### Task brief
Carry on the write-up about building a sandboxed system for running untrusted code, starting right after its last sentence.

[Opening Excerpt section]

Building a Sandboxed Execution System for AI Agents and Untrusted Code

I didn’t really set out to build something like a “sandboxed execution system for AI agents.” It started from something much more ordinary, I just wanted a way to safely run code on a server that I didn’t fully trust.

Sometimes it was code generated by AI Agents. Sometimes it was automation scripts that looked correct at first glance but had no real guarantees behind them. The obvious answer is always the same:

Just run it in a container.

And for a while, that feels like the end of the story. But once you start using it for iterative, stateful workloads, it starts to break down.

So I started building something more opinionated: not just a way to run code, but a controlled execution environment that could manage state, sessions, and lifecycle around untrusted workloads.

That system became Bastion: a self-hosted sandboxed execution environment for running untrusted code from AI agents and automation tools, with persistent sessions instead of one-off containers.

Check out the project on Github!

The problem isn’t really “running code safely”

My first framing of the problem was pretty narrow: isolation. Docker gives you that. Spin up a container, execute code, tear it down. So that should be enough, right? But very quickly, I started running into friction that doesn’t show up in simple setups:

I don’t want a fresh environment every time
I need state to persist across executions (files, installs, intermediate outputs)
I want to run multiple commands in the same environment
I want interactive access (like a shell, not just a request/response model)
I want visibility into what’s happening while it’s running
I want strict resource limits, but not ones that make everything fragile or unpredictable

At that point, “just use Docker” starts to feel like it solves only one dimension of the problem. Because the real issue wasn’t execution itself. It was persistent stateful execution, where the environment isn’t disposable anymore, but something you manage and once you think in those terms, the problem stops being simple. You’re no longer just running code. You’re effectively managing a persistent, sandboxed execution environment per session.

The first approaches don’t really scale in your head (or in practice)

The naive version is straightforward: spin up a container per request, run a command (docker run), return stdout, destroy everything.

[Closing Excerpt section]
[Opening Data section]

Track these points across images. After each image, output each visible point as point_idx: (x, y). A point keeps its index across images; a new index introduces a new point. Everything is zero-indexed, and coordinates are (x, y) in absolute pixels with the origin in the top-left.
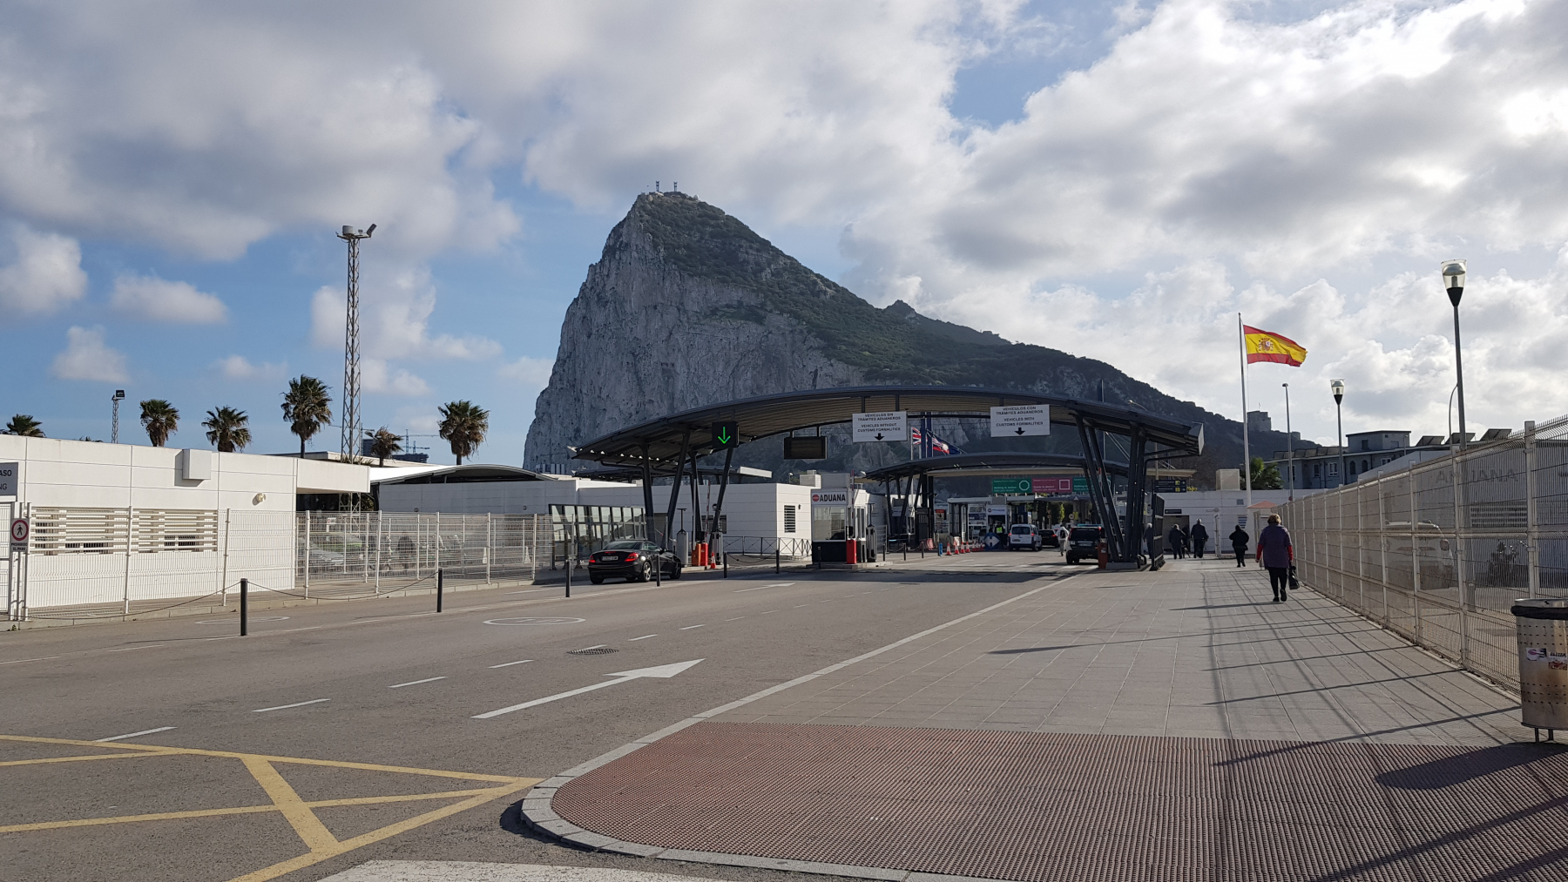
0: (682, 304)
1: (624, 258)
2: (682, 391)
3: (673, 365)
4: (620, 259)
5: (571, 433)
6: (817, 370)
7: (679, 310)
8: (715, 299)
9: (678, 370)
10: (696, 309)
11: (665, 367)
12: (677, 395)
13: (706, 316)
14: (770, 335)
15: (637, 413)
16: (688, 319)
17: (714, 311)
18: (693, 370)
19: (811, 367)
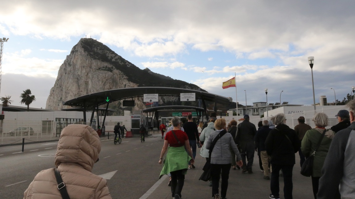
0: (91, 66)
1: (76, 54)
2: (90, 89)
3: (88, 82)
5: (59, 99)
6: (126, 85)
7: (90, 68)
8: (100, 65)
9: (89, 83)
10: (95, 68)
11: (86, 82)
12: (89, 90)
13: (97, 70)
14: (114, 75)
15: (78, 94)
16: (92, 70)
17: (99, 69)
18: (93, 83)
19: (124, 84)
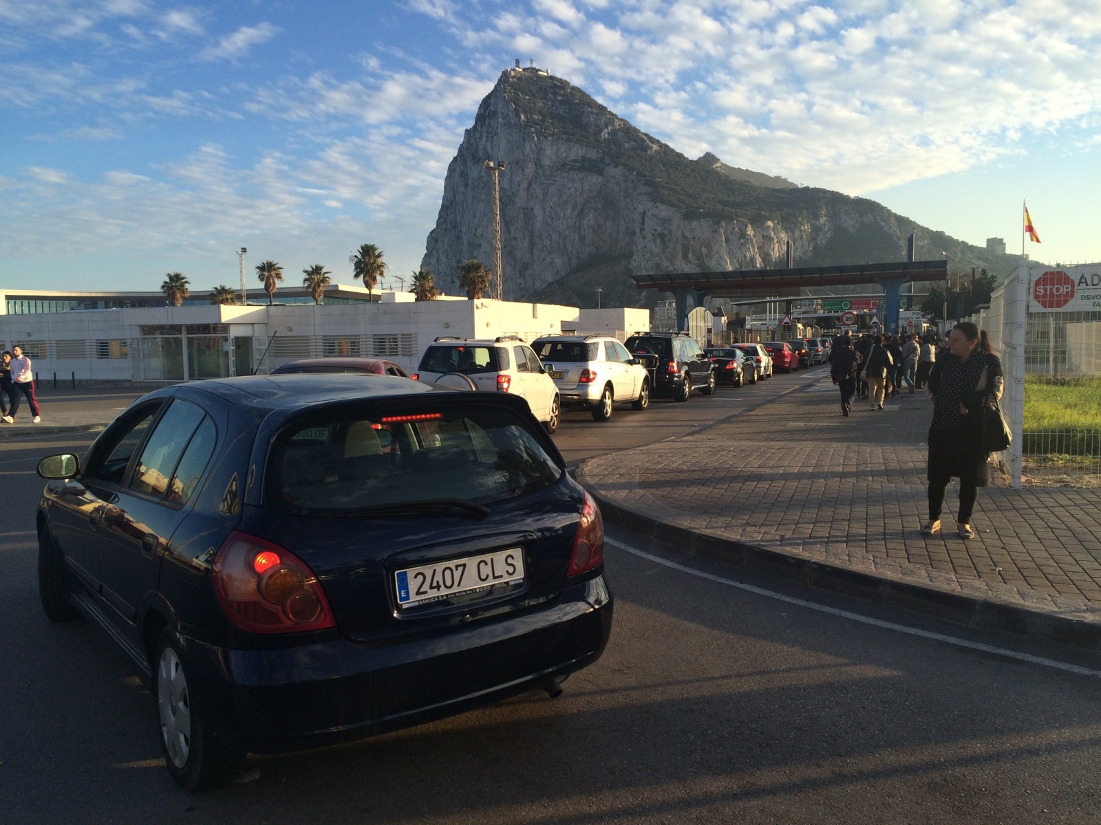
0: (538, 159)
1: (492, 123)
2: (539, 230)
3: (532, 209)
4: (489, 124)
6: (644, 212)
7: (536, 165)
8: (564, 155)
9: (536, 213)
10: (550, 164)
11: (526, 210)
12: (536, 233)
13: (558, 169)
14: (608, 184)
16: (544, 172)
17: (564, 166)
18: (547, 213)
19: (640, 210)
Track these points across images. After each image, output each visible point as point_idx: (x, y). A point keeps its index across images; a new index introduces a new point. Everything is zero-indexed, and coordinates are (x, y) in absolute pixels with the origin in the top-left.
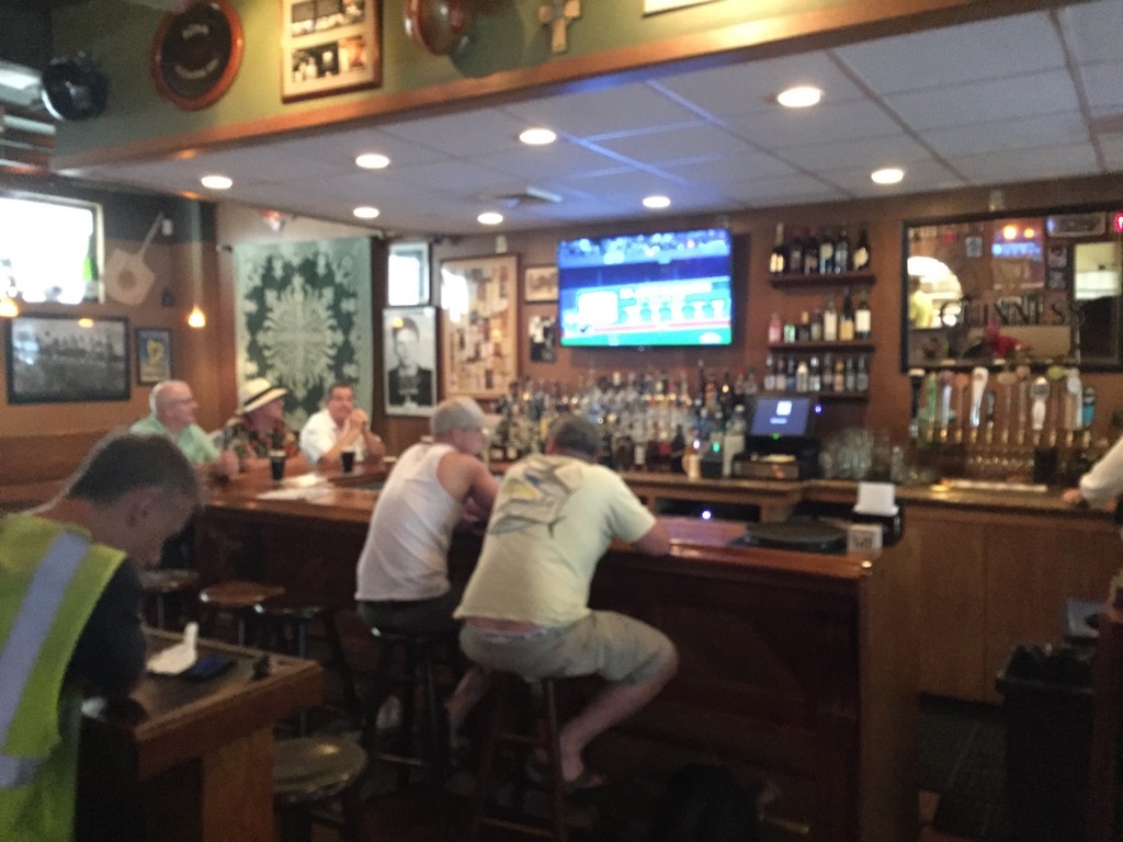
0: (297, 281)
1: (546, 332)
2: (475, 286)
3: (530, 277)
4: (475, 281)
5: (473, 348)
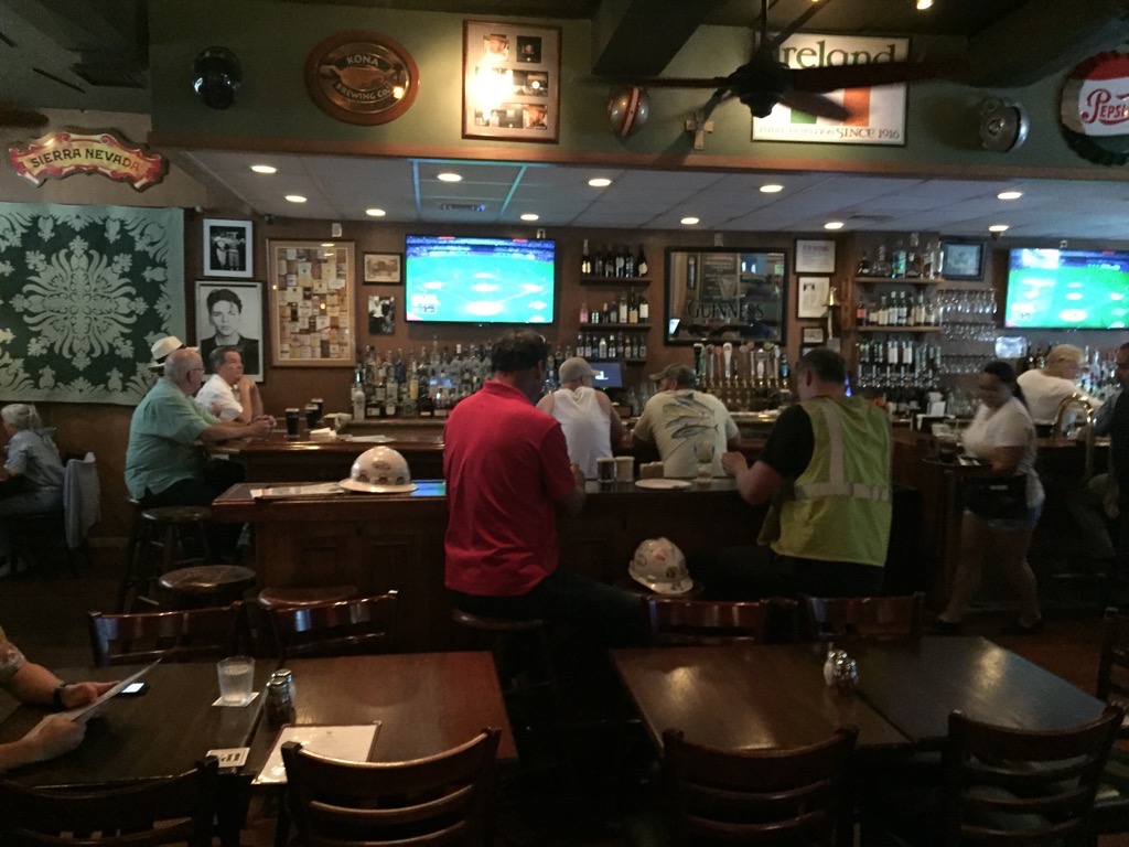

[Closing Data section]

### Reply to the task
It works, until you try to do anything iterative. The moment you need state, everything breaks down: dependency installs repeat every time, filesystem state disappears after execution, workflows can’t continue across commands, debugging becomes almost impossible because context resets constantly

So the next step feels obvious:

keep a container alive per session

This immediately feels closer to what you actually want. Now each session is a long-lived environment, and commands execute inside it.

But this shift quietly introduces a new set of problems:

how do you run multiple commands concurrently in the same environment?
how do you track which process belongs to which execution?
how do you stream output in real time?
what happens when the container crashes or gets out of sync?
how do you reason about state consistency over time?

At this point, I stopped thinking in terms of “a runner”. What I was building started to look more like: a system that manages execution environments. That shift changes everything.

The system naturally started organizing itself around sessions

Once you stop thinking in terms of isolated commands and start thinking in terms of environments, a core abstraction emerges pretty quickly:

A session is not a request. It is a long-lived execution environment.

That idea became the center of everything. From there, the system naturally split into layers:

API layer (how clients interact with the system)
orchestrator (how execution is scheduled and controlled)
container runtime (where code actually runs)
filesystem layer (how state persists across time)
persistence layer (how we remember what happened)

The orchestrator ends up being where the “real system” lives

One thing I didn’t fully appreciate at the beginning is that Docker is not really an orchestration system in the way this problem needs.

It gives you primitives: start container, exec into container, attach streams, kill container

But everything above that: the logic that makes these meaningful is missing. So the orchestrator becomes the actual control center.

It’s responsible for things like:

session lifecycle management
enforcing concurrency limits per session
deciding whether an execution should run at all
reconciling runtime state with persisted state
tracking execution metadata and history

At some point, it started to feel less like “application logic” and more like a lightweight scheduler, something closer to an OS concept, but at the container level. That analogy actually helped reason about it more clearly.

Sessions became the central abstraction

A session represents a stable environment where multiple executions happen over time.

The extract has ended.